Dataset items

################

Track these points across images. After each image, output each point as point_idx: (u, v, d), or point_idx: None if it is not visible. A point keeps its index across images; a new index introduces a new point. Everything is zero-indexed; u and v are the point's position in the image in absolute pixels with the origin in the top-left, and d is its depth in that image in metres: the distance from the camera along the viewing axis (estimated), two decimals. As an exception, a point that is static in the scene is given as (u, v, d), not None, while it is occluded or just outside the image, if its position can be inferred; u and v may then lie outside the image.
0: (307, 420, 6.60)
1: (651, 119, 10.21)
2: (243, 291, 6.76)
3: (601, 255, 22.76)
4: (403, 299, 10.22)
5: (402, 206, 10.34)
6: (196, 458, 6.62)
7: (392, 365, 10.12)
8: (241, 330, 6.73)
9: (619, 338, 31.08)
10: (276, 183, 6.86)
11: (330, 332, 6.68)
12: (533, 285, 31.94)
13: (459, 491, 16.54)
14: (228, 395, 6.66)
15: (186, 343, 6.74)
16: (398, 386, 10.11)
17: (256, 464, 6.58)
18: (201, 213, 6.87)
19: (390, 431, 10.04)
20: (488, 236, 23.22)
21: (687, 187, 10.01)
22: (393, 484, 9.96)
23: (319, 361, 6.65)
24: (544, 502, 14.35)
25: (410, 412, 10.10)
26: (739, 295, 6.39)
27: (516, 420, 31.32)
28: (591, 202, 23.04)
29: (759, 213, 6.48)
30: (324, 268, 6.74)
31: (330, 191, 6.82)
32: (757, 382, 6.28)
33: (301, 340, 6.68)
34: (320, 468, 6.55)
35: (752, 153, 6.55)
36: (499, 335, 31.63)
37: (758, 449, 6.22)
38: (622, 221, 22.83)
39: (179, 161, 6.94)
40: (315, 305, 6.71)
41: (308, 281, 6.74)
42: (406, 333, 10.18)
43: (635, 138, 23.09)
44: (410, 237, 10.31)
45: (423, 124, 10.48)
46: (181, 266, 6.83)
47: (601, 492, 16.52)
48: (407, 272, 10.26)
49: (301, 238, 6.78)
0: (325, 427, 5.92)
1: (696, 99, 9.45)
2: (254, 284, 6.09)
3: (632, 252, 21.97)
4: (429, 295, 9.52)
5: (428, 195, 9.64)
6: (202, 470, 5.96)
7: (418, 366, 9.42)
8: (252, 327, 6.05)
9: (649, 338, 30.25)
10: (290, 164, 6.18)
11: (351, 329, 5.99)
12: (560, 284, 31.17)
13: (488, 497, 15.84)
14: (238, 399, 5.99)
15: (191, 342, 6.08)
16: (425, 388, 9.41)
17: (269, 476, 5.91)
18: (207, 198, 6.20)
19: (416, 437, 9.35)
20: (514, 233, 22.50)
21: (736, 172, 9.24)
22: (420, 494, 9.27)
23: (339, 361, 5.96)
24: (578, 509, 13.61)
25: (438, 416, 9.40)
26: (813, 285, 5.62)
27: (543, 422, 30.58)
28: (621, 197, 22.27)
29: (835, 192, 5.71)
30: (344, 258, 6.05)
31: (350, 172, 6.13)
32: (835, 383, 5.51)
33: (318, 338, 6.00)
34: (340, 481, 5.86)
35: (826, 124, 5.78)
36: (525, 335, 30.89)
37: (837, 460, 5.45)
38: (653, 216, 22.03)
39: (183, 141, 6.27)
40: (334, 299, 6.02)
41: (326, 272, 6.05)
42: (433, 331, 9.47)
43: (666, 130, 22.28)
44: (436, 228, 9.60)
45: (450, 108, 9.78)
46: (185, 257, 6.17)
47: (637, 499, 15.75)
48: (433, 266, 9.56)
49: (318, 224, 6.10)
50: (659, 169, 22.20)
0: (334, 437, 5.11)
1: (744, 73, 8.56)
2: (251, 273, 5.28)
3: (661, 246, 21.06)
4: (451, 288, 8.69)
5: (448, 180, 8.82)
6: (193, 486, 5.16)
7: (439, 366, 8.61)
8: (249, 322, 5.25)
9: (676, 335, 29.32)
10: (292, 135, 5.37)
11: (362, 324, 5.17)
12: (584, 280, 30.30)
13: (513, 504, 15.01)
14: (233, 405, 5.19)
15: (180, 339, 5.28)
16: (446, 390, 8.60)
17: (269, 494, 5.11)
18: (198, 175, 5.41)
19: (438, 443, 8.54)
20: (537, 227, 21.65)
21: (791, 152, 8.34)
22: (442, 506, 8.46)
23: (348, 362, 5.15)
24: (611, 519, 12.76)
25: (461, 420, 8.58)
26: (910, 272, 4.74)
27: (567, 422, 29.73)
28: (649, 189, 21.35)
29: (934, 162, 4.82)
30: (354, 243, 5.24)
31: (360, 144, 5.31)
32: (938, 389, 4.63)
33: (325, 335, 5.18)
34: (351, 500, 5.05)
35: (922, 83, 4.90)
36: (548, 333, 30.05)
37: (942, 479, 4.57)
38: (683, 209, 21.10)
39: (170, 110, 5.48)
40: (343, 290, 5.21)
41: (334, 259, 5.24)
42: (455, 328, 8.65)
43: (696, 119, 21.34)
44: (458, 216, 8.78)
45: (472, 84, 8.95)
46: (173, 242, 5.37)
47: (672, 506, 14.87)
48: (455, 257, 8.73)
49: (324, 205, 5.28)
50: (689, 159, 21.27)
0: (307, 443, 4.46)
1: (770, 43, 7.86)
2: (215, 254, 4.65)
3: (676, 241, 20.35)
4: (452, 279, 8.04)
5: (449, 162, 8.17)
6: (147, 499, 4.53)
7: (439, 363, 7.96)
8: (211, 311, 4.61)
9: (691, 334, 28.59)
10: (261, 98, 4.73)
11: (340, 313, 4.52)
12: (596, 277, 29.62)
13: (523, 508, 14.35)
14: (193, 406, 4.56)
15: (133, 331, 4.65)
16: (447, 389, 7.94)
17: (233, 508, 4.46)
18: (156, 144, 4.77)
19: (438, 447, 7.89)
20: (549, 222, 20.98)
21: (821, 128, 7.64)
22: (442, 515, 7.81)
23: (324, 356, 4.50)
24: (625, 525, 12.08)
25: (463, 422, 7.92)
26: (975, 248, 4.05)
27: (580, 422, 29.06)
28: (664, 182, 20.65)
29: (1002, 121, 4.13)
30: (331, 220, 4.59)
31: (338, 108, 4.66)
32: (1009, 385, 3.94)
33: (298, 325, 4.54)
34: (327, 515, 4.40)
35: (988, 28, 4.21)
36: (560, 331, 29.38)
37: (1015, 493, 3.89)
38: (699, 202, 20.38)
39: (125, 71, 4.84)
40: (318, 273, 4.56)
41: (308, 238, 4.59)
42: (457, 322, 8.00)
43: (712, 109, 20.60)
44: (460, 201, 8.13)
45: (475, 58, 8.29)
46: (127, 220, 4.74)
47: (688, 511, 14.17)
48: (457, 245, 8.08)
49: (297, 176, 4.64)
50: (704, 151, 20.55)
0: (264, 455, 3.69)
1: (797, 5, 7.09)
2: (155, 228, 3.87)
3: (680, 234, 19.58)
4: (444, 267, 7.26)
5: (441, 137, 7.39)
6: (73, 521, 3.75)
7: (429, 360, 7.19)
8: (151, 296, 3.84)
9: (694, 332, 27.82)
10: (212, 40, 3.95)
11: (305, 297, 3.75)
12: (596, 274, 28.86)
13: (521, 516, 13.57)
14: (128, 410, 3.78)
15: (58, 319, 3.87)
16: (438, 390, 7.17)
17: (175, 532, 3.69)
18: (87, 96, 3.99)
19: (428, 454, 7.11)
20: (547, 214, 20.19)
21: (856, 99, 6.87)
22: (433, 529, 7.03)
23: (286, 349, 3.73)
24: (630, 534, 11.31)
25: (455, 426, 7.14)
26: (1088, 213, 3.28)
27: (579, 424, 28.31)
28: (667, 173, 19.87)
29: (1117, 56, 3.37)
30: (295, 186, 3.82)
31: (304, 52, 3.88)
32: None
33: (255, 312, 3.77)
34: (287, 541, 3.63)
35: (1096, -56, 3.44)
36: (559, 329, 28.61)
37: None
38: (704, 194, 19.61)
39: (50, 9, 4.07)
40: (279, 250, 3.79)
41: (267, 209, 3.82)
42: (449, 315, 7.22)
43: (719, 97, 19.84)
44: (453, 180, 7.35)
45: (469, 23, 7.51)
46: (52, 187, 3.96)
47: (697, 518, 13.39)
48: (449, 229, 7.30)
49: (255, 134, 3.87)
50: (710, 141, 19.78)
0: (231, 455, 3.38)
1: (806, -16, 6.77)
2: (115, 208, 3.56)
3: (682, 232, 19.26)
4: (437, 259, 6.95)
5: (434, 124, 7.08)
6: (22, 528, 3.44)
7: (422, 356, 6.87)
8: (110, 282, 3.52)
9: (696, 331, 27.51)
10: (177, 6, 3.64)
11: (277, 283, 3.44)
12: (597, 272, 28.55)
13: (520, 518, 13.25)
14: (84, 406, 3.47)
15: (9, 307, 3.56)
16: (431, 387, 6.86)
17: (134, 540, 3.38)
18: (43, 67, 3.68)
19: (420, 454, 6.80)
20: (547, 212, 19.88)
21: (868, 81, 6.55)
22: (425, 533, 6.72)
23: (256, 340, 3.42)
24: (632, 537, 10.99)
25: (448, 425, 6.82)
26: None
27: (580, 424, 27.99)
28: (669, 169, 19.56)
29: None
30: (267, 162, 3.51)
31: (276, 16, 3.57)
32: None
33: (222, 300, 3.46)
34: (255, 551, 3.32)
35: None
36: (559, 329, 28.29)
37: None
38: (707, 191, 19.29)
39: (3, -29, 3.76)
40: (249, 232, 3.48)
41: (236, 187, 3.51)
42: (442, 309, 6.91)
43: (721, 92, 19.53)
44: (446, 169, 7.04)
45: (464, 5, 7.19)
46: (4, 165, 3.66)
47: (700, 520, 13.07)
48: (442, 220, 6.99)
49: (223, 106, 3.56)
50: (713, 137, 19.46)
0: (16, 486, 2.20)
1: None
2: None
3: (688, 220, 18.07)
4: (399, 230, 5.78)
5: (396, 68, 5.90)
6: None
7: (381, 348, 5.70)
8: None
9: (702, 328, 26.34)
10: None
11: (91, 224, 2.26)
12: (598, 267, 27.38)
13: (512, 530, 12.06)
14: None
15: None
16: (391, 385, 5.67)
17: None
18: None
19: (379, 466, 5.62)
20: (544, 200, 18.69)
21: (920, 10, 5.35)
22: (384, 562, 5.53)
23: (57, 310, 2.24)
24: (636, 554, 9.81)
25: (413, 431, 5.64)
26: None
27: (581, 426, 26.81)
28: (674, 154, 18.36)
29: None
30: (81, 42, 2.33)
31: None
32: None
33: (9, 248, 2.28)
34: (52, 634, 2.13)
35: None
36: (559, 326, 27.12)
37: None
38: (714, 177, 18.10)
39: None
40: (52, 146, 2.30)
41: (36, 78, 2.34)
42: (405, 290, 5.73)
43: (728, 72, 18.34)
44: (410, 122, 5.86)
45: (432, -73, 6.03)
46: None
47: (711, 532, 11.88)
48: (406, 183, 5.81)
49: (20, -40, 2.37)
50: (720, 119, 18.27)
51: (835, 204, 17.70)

################

• **EXERCISE REQUIREMENTS**: Reproduce exactly the section above that begins at the line containing "35: (752, 153, 6.55)" and ends at the line containing "48: (407, 272, 10.26)", leaving out all other lines.

• **TASK RESPONSE**:
35: (752, 153, 6.55)
36: (499, 335, 31.63)
37: (758, 449, 6.22)
38: (622, 221, 22.83)
39: (179, 161, 6.94)
40: (315, 305, 6.71)
41: (308, 281, 6.74)
42: (406, 333, 10.18)
43: (635, 138, 23.09)
44: (410, 237, 10.31)
45: (423, 124, 10.48)
46: (181, 266, 6.83)
47: (601, 492, 16.52)
48: (407, 272, 10.26)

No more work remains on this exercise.